All of these developments impact how data moves between consumers, banks, merchants and other parties, creating potential vulnerabilities that the council hopes to address in the next few months. 

Tokenization, in which a substitute ID is used to shield an actual account number during a mobile or Web transaction, will be vital to security as technology evolves. "It's a practice that's getting a lot of buzz right now," Leach said.

The card networks are pushing tokenization, while working on their own solutions. Apple Pay and Samsung's new mobile payment initiatives also use tokenization.

The council will publish best practices for tokenization in an attempt to establish standards for the technology's use in data protection, Leach said. "There are a lot of different technologies that are using the nomenclature of 'tokenization,' and our work is to ensure anyone who receives card information is able to protect that information from fraud," Leach said.

The steady increase of Internet-connected devices such as smartwatches also complicates data management, Leach said.

Disney World has made progress in wearable payments, and Apple is integrating its mobile wallet with the upcoming Apple Watch.

But there is more to this trend than just mobile and wearable devices. More merchants are turning to open development and third-party software to enable remote processing.

Both of these trends change the point of origin of a payment, which adds another variable to the data protection equation, Leach said.

"To protect data we have to look at where a cardholder may be when making a purchase," Leach said, adding possible solutions include encrypting data in the merchant's environment and shielding it through the processor. "What is returned to the merchant is the token from the acquirer, so the merchant does not have to store 'static' data."

While the PCI Council works to confront these trends, it also faces other challenges, such as the trouble smaller merchants have long faced in achieving and maintaining compliance with the PCI Data Security Standard. These challenges, which can remove PCI's "stamp of approval" for security, can pose marketing challenges for payment technology companies.

The PCI Council's ultimate goal is to eliminate the opportunity to compromise usable data by providing the strongest shield possible across the entire transaction path, Leach said. "The endgame is to get to a point where we have dynamic data that would be of no use to crooks on the black market."

The Council has its work cut out for it, as analysts say the threat to the payments ecosystem continues unabated.

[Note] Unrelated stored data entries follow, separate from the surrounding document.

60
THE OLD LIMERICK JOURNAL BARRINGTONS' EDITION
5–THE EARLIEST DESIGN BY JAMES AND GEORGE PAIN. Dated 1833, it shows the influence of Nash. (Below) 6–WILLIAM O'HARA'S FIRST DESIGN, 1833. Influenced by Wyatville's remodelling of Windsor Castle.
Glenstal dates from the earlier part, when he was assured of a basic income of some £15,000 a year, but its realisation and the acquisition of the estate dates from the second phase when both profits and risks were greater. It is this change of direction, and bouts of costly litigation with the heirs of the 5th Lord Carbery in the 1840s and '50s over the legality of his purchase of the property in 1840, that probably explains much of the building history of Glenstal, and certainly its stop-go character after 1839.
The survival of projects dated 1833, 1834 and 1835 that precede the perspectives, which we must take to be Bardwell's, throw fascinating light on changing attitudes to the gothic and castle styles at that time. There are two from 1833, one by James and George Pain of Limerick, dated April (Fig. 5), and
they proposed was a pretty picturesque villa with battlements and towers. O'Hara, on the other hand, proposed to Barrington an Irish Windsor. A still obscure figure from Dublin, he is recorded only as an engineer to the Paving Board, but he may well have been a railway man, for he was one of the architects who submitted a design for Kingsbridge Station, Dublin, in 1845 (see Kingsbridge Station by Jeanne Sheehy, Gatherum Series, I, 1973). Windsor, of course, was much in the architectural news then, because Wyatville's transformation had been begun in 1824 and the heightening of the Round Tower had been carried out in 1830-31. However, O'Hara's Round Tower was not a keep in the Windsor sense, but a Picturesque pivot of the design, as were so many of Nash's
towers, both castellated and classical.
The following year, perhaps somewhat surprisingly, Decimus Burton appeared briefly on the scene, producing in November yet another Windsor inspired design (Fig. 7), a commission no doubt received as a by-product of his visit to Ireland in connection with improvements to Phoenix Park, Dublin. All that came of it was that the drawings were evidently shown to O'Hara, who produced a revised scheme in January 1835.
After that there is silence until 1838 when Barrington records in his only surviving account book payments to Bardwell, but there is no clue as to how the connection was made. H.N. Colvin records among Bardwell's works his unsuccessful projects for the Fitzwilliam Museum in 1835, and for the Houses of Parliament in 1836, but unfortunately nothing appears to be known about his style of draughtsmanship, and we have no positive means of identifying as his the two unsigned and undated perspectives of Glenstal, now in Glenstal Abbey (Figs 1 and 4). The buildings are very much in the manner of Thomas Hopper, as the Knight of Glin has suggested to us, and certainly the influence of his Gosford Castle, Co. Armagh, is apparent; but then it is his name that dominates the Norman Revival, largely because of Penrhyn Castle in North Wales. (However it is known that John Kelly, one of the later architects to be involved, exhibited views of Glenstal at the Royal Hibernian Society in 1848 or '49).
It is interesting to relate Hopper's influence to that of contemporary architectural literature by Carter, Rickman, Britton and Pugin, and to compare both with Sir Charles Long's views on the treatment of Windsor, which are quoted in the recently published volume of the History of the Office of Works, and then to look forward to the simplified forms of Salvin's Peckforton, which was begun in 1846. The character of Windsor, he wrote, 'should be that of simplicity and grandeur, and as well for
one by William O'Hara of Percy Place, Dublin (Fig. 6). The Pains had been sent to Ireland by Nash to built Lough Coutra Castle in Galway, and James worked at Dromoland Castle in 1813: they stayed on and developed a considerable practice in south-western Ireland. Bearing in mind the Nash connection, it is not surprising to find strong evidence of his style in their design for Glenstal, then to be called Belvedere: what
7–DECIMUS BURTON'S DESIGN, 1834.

While point of sale malware is not new, it's becoming less expensive for fraudsters to obtain and deploy—some fraud tools cost as little as $2,000 in underground forums, said Julie Conroy, a research director at Aite Group. Attackers are also able to use corporate networks and to plant malware in point of sale environments.

"The deployment of EMV in the U.S. will make it more difficult for criminals to monetize these breaches, but the migration will have a long tail, so there are plenty of places criminals will be able to use compromised card data for years to come," Conroy said.

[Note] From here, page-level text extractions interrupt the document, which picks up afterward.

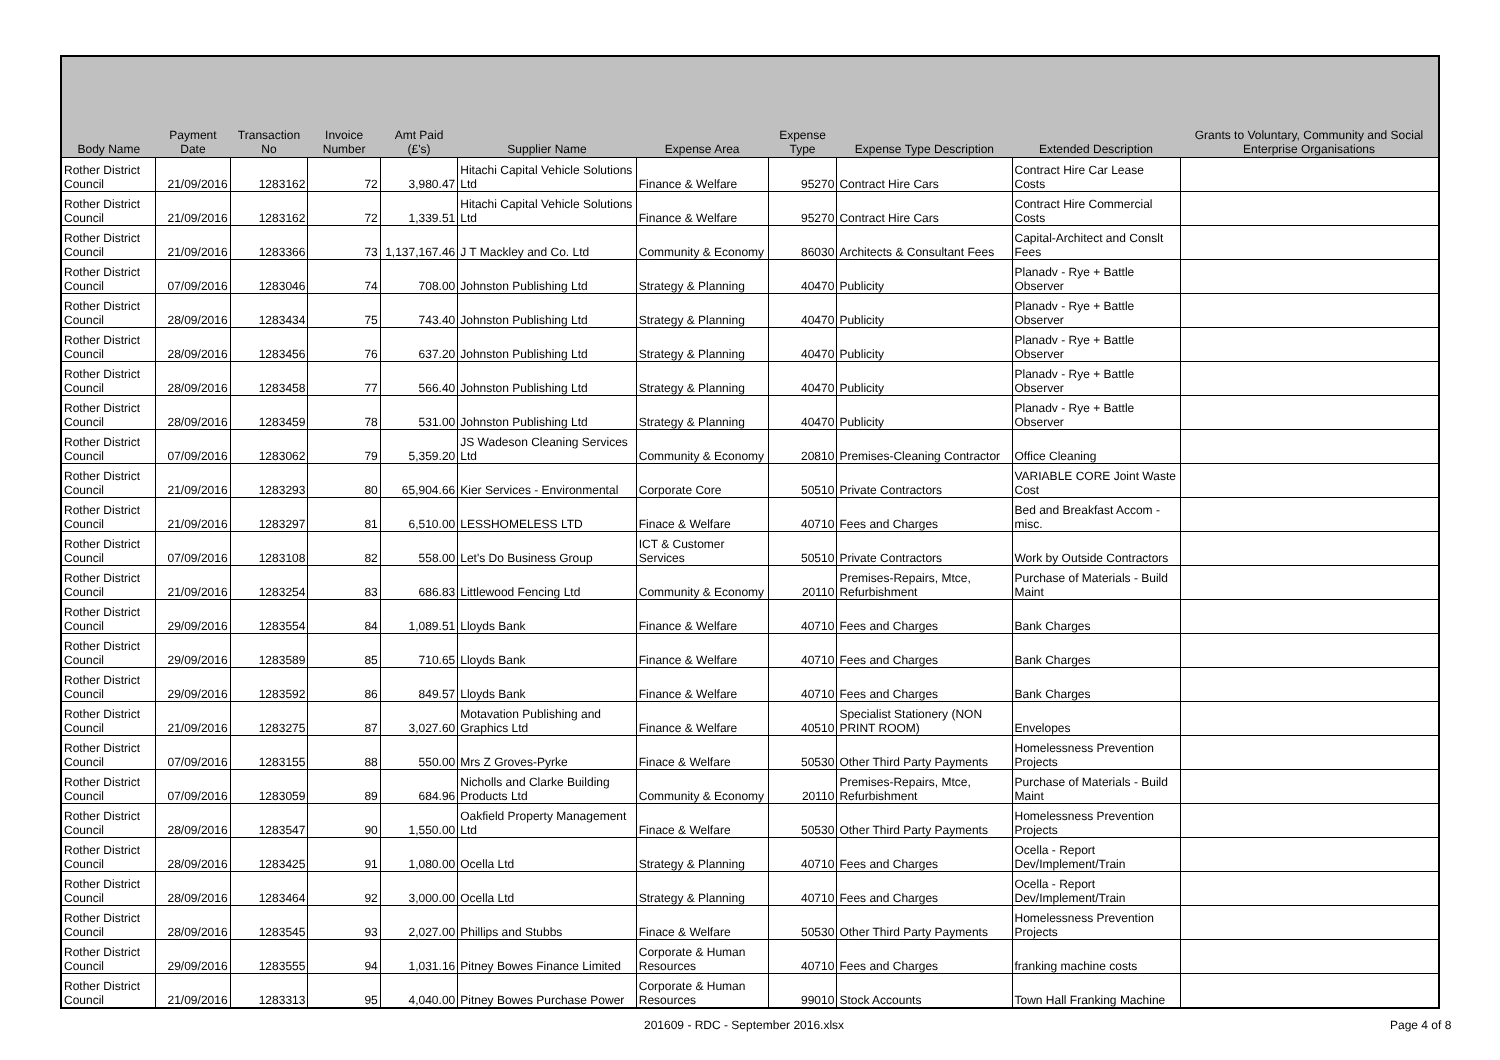| Body Name | Payment Date | Transaction No | Invoice Number | Amt Paid (£'s) | Supplier Name | Expense Area | Expense Type | Expense Type Description | Extended Description | Grants to Voluntary, Community and Social Enterprise Organisations |
| --- | --- | --- | --- | --- | --- | --- | --- | --- | --- | --- |
| Rother District Council | 21/09/2016 | 1283162 | 72 | 3,980.47 | Hitachi Capital Vehicle Solutions Ltd | Finance & Welfare | 95270 | Contract Hire Cars | Contract Hire Car Lease Costs | |
| Rother District Council | 21/09/2016 | 1283162 | 72 | 1,339.51 | Hitachi Capital Vehicle Solutions Ltd | Finance & Welfare | 95270 | Contract Hire Cars | Contract Hire Commercial Costs | |
| Rother District Council | 21/09/2016 | 1283366 | 73 | 1,137,167.46 | J T Mackley and Co. Ltd | Community & Economy | 86030 | Architects & Consultant Fees | Capital-Architect and Conslt Fees | |
| Rother District Council | 07/09/2016 | 1283046 | 74 | 708.00 | Johnston Publishing Ltd | Strategy & Planning | 40470 | Publicity | Planadv - Rye + Battle Observer | |
| Rother District Council | 28/09/2016 | 1283434 | 75 | 743.40 | Johnston Publishing Ltd | Strategy & Planning | 40470 | Publicity | Planadv - Rye + Battle Observer | |
| Rother District Council | 28/09/2016 | 1283456 | 76 | 637.20 | Johnston Publishing Ltd | Strategy & Planning | 40470 | Publicity | Planadv - Rye + Battle Observer | |
| Rother District Council | 28/09/2016 | 1283458 | 77 | 566.40 | Johnston Publishing Ltd | Strategy & Planning | 40470 | Publicity | Planadv - Rye + Battle Observer | |
| Rother District Council | 28/09/2016 | 1283459 | 78 | 531.00 | Johnston Publishing Ltd | Strategy & Planning | 40470 | Publicity | Planadv - Rye + Battle Observer | |
| Rother District Council | 07/09/2016 | 1283062 | 79 | 5,359.20 | JS Wadeson Cleaning Services Ltd | Community & Economy | 20810 | Premises-Cleaning Contractor | Office Cleaning | |
| Rother District Council | 21/09/2016 | 1283293 | 80 | 65,904.66 | Kier Services - Environmental | Corporate Core | 50510 | Private Contractors | VARIABLE CORE Joint Waste Cost | |
| Rother District Council | 21/09/2016 | 1283297 | 81 | 6,510.00 | LESSHOMELESS LTD | Finace & Welfare | 40710 | Fees and Charges | Bed and Breakfast Accom - misc. | |
| Rother District Council | 07/09/2016 | 1283108 | 82 | 558.00 | Let's Do Business Group | ICT & Customer Services | 50510 | Private Contractors | Work by Outside Contractors | |
| Rother District Council | 21/09/2016 | 1283254 | 83 | 686.83 | Littlewood Fencing Ltd | Community & Economy | 20110 | Premises-Repairs, Mtce, Refurbishment | Purchase of Materials - Build Maint | |
| Rother District Council | 29/09/2016 | 1283554 | 84 | 1,089.51 | Lloyds Bank | Finance & Welfare | 40710 | Fees and Charges | Bank Charges | |
| Rother District Council | 29/09/2016 | 1283589 | 85 | 710.65 | Lloyds Bank | Finance & Welfare | 40710 | Fees and Charges | Bank Charges | |
| Rother District Council | 29/09/2016 | 1283592 | 86 | 849.57 | Lloyds Bank | Finance & Welfare | 40710 | Fees and Charges | Bank Charges | |
| Rother District Council | 21/09/2016 | 1283275 | 87 | 3,027.60 | Motavation Publishing and Graphics Ltd | Finance & Welfare | 40510 | Specialist Stationery (NON PRINT ROOM) | Envelopes | |
| Rother District Council | 07/09/2016 | 1283155 | 88 | 550.00 | Mrs Z Groves-Pyrke | Finace & Welfare | 50530 | Other Third Party Payments | Homelessness Prevention Projects | |
| Rother District Council | 07/09/2016 | 1283059 | 89 | 684.96 | Nicholls and Clarke Building Products Ltd | Community & Economy | 20110 | Premises-Repairs, Mtce, Refurbishment | Purchase of Materials - Build Maint | |
| Rother District Council | 28/09/2016 | 1283547 | 90 | 1,550.00 | Oakfield Property Management Ltd | Finace & Welfare | 50530 | Other Third Party Payments | Homelessness Prevention Projects | |
| Rother District Council | 28/09/2016 | 1283425 | 91 | 1,080.00 | Ocella Ltd | Strategy & Planning | 40710 | Fees and Charges | Ocella - Report Dev/Implement/Train | |
| Rother District Council | 28/09/2016 | 1283464 | 92 | 3,000.00 | Ocella Ltd | Strategy & Planning | 40710 | Fees and Charges | Ocella - Report Dev/Implement/Train | |
| Rother District Council | 28/09/2016 | 1283545 | 93 | 2,027.00 | Phillips and Stubbs | Finace & Welfare | 50530 | Other Third Party Payments | Homelessness Prevention Projects | |
| Rother District Council | 29/09/2016 | 1283555 | 94 | 1,031.16 | Pitney Bowes Finance Limited | Corporate & Human Resources | 40710 | Fees and Charges | franking machine costs | |
| Rother District Council | 21/09/2016 | 1283313 | 95 | 4,040.00 | Pitney Bowes Purchase Power | Corporate & Human Resources | 99010 | Stock Accounts | Town Hall Franking Machine | |
201609 - RDC - September 2016.xlsx
Page 4 of 8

Fraudsters have also improved their skills at compromising retailer systems, said Al Pascual, director of fraud and security for Javelin Strategy & Research.

"These types of attacks are more efficient, as once the vendor has been compromised and remote access credentials are stolen, cybercriminals can then go on to breach the systems of hundreds of merchant locations with little extra effort," Pascual said. "The problem hasn't gone away on its own. It's just gotten worse, which is why the PCI Council's guidance is sorely needed on this topic."